SOURCE MATERIAL |
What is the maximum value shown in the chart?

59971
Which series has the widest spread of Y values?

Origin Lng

--

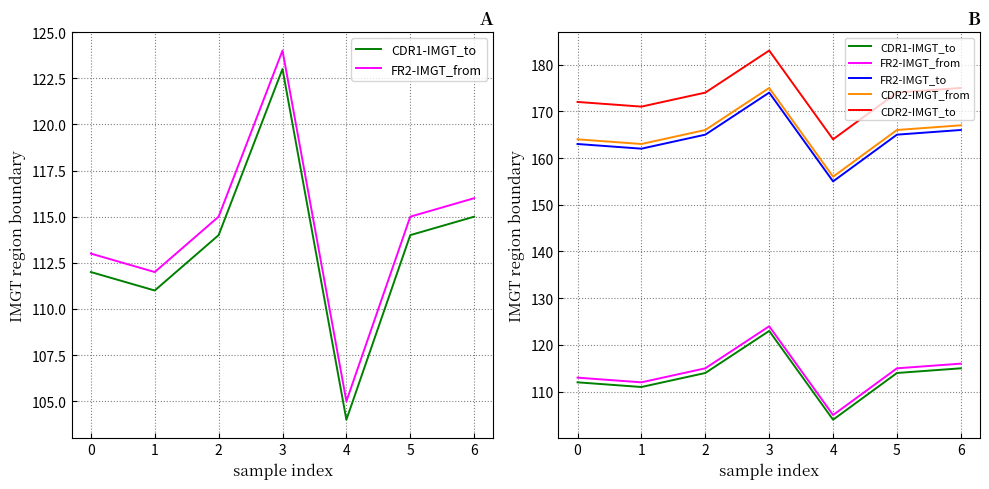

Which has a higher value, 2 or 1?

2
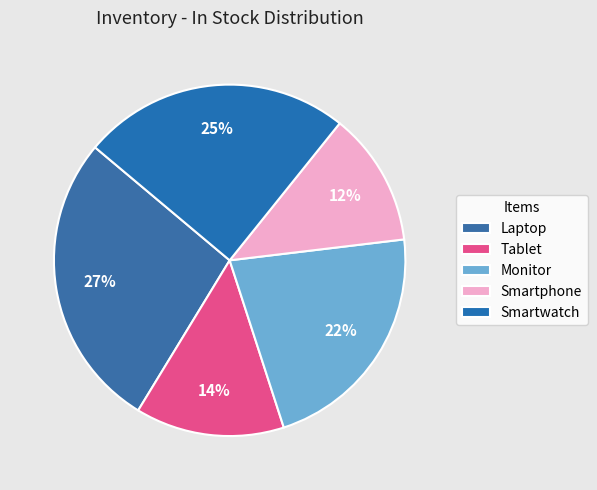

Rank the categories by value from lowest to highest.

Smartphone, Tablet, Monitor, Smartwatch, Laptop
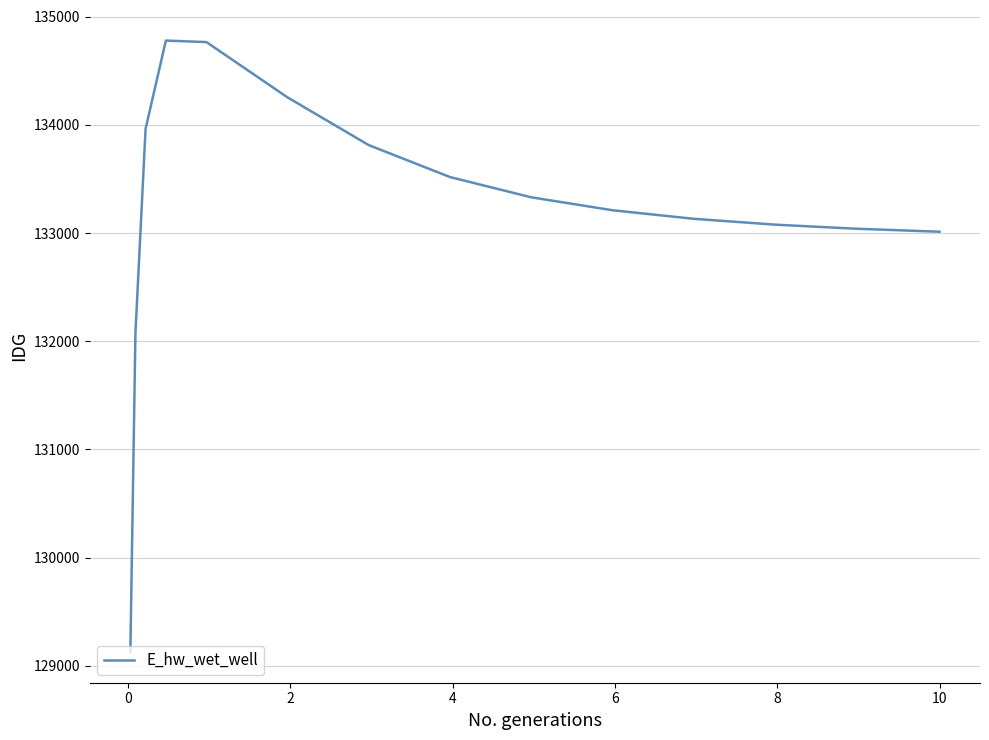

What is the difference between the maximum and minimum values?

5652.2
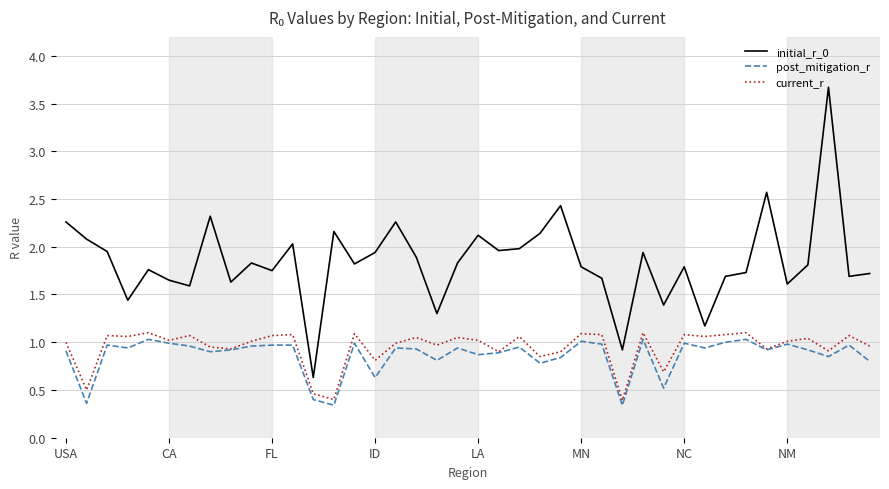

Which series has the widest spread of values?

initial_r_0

DESCRIPTION OF THE TASK |
Swap "difference" for "gap" in everything from the line containing "Which has a higher value, 2 or 1?" down to the line containing "initial_r_0", and change nothing else. Leave the pictures out of the answer.

ANSWER BOX |
Which has a higher value, 2 or 1?

2

Rank the categories by value from lowest to highest.

Smartphone, Tablet, Monitor, Smartwatch, Laptop

What is the gap between the maximum and minimum values?

5652.2

Which series has the widest spread of values?

initial_r_0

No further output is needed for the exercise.